Eloise smiled. ‘The next time I frightened the life out of my mum, who was baking while I was colouring at the kitchen table. She muttered to herself, “Where’s that eight-inch cake tin?” and straight away I said, “Bottom cupboard, top shelf.” I don’t know where the words came from but they just came out of my mouth. That happened more and more over the next couple of years. I just found that I knew stuff. Knowledge was in my head and I hadn’t put it there.’

‘Were you scared?’ Kim asked.

‘No, the first experience I had with the voice, it saved my life. I never saw it as anything other than a friend.’

‘Were your parents worried?’

Eloise shook her head. ‘They accepted that I knew things but my dad advised me it was best not to tell anyone else, that not everyone could do what I could.’

‘Did it progress?’ Kim asked.

‘It changed over time. I remember once at the end of a school day, my teacher was packing away everything on her desk. I had the urge to tell her that she didn’t need to do that, and as I left the classroom, I was besieged by this overwhelming sadness. I just wanted to cry. I said nothing but I wasn’t as shocked as others to learn the next morning that she’d been killed in a car accident. Obviously I was distraught. I felt like it was my fault, that I’d been given a message and that I should have warned her.’

‘Of what?’ Kim asked.

‘That’s what my parents said. I didn’t know exactly what was going to happen; I only felt that something was going to happen.

‘That kind of thing happened for many years. One time, in high school, my best friend finally started going steady with the boy she’d fantasised over for months. It got to the time they were talking about sex. I broke my own rule and told her he was going to leave her as soon as he got what he wanted. She called me jealous, we fell out and he did exactly what I said he’d do. She hated me even more after that, and I learned a valuable lesson.’

‘Which was?’

‘Don’t offer the truth to someone who isn’t ready to receive it.’

‘How does that work with readings?’

‘I do very few now, and only for people who are desperate for my help, and if I can’t help, I tell them that.’

‘How can you not help everyone?’ Kim asked, trying to understand.

‘Because it doesn’t work that way.

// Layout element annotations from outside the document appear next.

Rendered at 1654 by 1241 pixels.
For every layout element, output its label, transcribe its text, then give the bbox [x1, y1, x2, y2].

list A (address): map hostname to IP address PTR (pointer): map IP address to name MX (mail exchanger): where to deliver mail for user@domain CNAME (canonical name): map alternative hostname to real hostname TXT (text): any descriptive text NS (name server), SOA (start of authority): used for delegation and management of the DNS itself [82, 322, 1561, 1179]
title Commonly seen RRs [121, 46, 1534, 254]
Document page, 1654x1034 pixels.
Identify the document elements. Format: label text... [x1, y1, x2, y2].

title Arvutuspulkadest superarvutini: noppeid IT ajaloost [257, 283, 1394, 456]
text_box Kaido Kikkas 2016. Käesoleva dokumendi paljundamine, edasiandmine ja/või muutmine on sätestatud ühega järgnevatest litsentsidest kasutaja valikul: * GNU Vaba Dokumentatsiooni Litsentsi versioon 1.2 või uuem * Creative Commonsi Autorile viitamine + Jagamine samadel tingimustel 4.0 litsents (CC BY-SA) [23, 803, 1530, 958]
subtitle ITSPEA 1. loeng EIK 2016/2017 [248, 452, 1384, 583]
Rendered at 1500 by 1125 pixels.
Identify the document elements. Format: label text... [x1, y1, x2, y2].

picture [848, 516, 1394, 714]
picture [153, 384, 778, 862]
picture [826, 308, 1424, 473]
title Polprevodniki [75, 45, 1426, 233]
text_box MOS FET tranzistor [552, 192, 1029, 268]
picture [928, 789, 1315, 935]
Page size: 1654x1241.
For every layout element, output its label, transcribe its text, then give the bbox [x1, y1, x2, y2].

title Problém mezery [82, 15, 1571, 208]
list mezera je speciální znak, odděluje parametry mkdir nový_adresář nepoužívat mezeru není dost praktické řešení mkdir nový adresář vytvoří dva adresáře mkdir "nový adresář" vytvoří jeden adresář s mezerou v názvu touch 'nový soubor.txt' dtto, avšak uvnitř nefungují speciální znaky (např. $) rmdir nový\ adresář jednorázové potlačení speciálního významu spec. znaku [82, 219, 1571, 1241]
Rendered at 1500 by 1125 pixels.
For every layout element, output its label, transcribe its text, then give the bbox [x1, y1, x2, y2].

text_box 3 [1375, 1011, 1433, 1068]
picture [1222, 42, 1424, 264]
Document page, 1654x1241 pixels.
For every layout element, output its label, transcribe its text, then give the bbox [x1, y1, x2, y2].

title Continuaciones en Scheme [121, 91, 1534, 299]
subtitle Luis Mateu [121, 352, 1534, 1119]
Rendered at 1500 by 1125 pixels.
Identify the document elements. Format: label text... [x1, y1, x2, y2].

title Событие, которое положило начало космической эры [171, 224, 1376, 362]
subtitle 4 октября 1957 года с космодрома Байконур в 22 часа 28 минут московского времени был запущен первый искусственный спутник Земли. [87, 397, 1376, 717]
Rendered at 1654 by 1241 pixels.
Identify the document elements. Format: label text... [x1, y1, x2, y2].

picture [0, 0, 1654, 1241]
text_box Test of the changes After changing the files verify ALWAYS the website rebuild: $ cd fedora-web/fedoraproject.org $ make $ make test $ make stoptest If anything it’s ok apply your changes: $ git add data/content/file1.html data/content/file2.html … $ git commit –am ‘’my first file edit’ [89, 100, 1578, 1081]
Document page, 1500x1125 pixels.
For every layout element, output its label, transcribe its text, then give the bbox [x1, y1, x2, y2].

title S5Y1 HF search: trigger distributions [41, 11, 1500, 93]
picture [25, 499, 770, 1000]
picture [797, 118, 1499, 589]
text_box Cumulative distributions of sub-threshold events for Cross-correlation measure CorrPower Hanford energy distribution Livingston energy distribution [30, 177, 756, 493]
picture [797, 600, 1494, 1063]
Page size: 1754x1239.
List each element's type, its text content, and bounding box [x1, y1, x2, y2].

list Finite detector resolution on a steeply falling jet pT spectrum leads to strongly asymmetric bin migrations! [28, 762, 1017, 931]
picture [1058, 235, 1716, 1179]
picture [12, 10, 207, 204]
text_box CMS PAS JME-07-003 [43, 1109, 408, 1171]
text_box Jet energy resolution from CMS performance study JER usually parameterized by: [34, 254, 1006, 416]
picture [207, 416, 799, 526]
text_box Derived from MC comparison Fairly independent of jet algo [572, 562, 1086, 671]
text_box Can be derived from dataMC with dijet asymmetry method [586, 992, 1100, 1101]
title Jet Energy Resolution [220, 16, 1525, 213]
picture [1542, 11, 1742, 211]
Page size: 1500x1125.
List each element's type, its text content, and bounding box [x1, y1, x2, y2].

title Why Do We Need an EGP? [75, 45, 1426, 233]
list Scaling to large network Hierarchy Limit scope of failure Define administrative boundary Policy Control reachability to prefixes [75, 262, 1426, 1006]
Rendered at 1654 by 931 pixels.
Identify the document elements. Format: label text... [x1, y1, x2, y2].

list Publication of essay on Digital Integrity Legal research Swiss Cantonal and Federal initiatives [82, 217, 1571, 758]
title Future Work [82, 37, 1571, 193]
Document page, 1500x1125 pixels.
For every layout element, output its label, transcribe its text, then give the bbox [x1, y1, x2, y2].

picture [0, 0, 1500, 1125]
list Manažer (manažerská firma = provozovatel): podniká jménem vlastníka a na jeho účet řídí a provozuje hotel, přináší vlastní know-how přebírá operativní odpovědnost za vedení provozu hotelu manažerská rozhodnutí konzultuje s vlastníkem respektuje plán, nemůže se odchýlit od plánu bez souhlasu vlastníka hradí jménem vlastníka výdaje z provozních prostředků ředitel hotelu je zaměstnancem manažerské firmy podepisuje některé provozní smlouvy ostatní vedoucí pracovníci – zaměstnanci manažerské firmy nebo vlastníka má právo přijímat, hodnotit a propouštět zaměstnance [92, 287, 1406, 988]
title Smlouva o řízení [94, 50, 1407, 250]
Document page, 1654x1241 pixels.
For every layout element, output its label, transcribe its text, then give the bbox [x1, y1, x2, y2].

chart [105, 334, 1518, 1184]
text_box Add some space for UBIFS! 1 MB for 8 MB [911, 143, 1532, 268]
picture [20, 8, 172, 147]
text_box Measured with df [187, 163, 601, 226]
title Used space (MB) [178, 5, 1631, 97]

I don’t know everything about everyone, and I can’t dial in to the voices as and when I choose. Anyone that can do that has a different kind of gift to me. To explain, yesterday I went shopping at Asda. I passed a man picking some tomatoes. I knew that his debit card was going to be declined. When I got to the checkout, I knew the girl that served me was going to get a call to confirm she’d been accepted at Aston University, but I passed dozens of other people with no premonitions at all.’

Eloise regarded her silently for a minute. ‘I can see the doubt in your face, and I’m not going to do any party tricks to convince you. Like I said, I occasionally offer my gift, free of charge, to people who want to receive it or who really need it.’

‘Who really needs it?’ Kim asked.

‘I visit a hospice in Netherton every Tuesday and Thursday. I offer comfort.’